Lorsqu'il revint, une dizaine de minutes s'étaient écoulées.
— L'évacuation a commencé, dit-il simplement.
Personne ne se retourna. Il se posta derrière elle, avec les navigateurs. Tous avaient les yeux rivés sur l'écran attendant la réapparition de Jor Pʘnyl.
— Vous devriez vous préparer à quitter le vaisseau, vous aussi, suggéra-t-elle.
Elle s'adressait aux trois officiers.
Ce fut le plus jeune qui lui répondit :
— Nous ne quitterons pas le vaisseau de notre maître sans lui.

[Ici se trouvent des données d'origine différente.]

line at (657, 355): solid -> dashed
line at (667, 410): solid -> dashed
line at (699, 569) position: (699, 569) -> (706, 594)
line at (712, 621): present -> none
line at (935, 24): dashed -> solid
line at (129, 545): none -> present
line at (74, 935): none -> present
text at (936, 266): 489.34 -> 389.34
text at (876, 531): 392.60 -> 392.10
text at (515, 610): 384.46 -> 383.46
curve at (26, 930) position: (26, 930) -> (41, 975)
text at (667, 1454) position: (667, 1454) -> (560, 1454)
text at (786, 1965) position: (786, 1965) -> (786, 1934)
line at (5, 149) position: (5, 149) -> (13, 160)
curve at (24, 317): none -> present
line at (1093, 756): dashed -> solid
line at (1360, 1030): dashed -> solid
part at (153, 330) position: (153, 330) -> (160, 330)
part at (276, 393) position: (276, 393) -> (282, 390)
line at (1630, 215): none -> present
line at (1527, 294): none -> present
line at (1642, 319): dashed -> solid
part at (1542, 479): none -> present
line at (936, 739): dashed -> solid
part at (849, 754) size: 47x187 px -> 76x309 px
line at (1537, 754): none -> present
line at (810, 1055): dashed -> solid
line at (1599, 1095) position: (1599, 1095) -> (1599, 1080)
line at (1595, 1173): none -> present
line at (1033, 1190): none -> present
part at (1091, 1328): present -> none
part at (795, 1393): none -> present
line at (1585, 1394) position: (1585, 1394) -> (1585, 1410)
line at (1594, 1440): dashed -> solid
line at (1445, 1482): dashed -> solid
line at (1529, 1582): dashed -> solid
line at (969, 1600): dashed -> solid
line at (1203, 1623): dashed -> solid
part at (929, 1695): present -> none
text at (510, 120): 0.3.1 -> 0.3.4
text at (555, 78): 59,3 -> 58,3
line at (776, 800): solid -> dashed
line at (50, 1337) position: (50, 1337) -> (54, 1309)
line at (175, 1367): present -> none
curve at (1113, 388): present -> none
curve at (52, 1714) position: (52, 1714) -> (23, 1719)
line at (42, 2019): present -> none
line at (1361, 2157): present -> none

— Vous pensez vraiment qu’il peut encore y remettre les pieds ? J’ai bien l’impression que nous sommes très entourés, pour ne pas dire assaillis.
Elle ne chercha pas à les convaincre. Évidemment qu’ils le savaient. Ils connaissaient la situation, même s’ils souffraient d'un manque probant d’expériences guerrières.
— S’il peut revenir, il le fera, assura Grama. Il est capable de choses que ni vous ni moi ne pouvons imaginer.
— Ça, je n’en doute pas.
Esmelia enclencha le son au moment où le visage de Jor Pʘnyl réapparut sur l’écran.
Au même moment, elle se souvint d’un détail évoqué par Will : entre Baal et Pʘnyl, la guerre n’était pas récente...
— Qui vous a renseigné à mon su...
Esmelia la coupa net :
— Je suis aussi membre de l’AMSEVE.
L’autre l’observa comme si elle cherchait le moment où elles avaient pu se rencontrer sur la base.
Qu’elle cherche ! songea Esmelia.
— L'AMSEVE ne s'aventure pas aussi loin dans la galaxie, fit l'Extraterrestre. Elle n'en a pas les moyens.
Elle n'était cependant pas sûre de ses convictions.
— Les choses ont bien changé depuis votre départ.
Un court instant, Esmelia se demanda si la présence de Jor Pʘnyl à l'AMSEVE et le vol des documents dont elle était l'auteur n'avait pas pour objectif de retarder les explorations spatiales en provenance de la Terre. Son instinct lui soufflait qu'elle n'était peut-être pas loin de la vérité.
— Je sais qui vous êtes, Capitaine Achab. Mes… Will… William Mac Asgaill m’a fait un topo sur vous… Pas très flatteur, je précise.
Elle se souvenait maintenant de ce que Will lui avait dit à propos des prétentions de Jor Pʘnyl concernant Baal. Toujours déçues.
— Un to quoi ? Je ne suis pas le Capitaine Achab. Vous vous trompez de personne.
— Laissez tomber.
Jor Pʘnyl hésita un court instant. Elle semblait complètement déroutée. Sans doute n’était-elle pas totalement familiarisée avec les expressions terriennes.
Néanmoins, elle prit sur elle et poursuivit sur sa lancée :
— Vous dites que ce vaisseau vous appartient, mais alors, pourquoi vos Labirés portent-ils les couleurs de Baal.
— Quoi ? Vous n’aimez pas les couleurs de l’hiver ? C’est ma saison préférée et c’est classe, le gris et tous ses camaïeux, et les petites touches de blanc et d’agent, c’est pour réveiller. Vous auriez préféré du rouge ? Pas très tendance, ici, croyez-moi. Ou du noir peut-être ? Notez, je n’ai rien contre le noir. J’adore le noir. J’adore les chats noirs aussi. On dit qu'ils ne portent pas chance à ceux qui les rencontrent. J’ai souvent l’impression d’en être un. Vous savez ? Ces petites bêtes terrestres, pleines de poils qui vous montrent leur reconnaissance en émettant un son relaxant. Cela dit, ils n’hésitent pas à faire le gros dos et à planter leurs griffes sur vous si vous les menacez.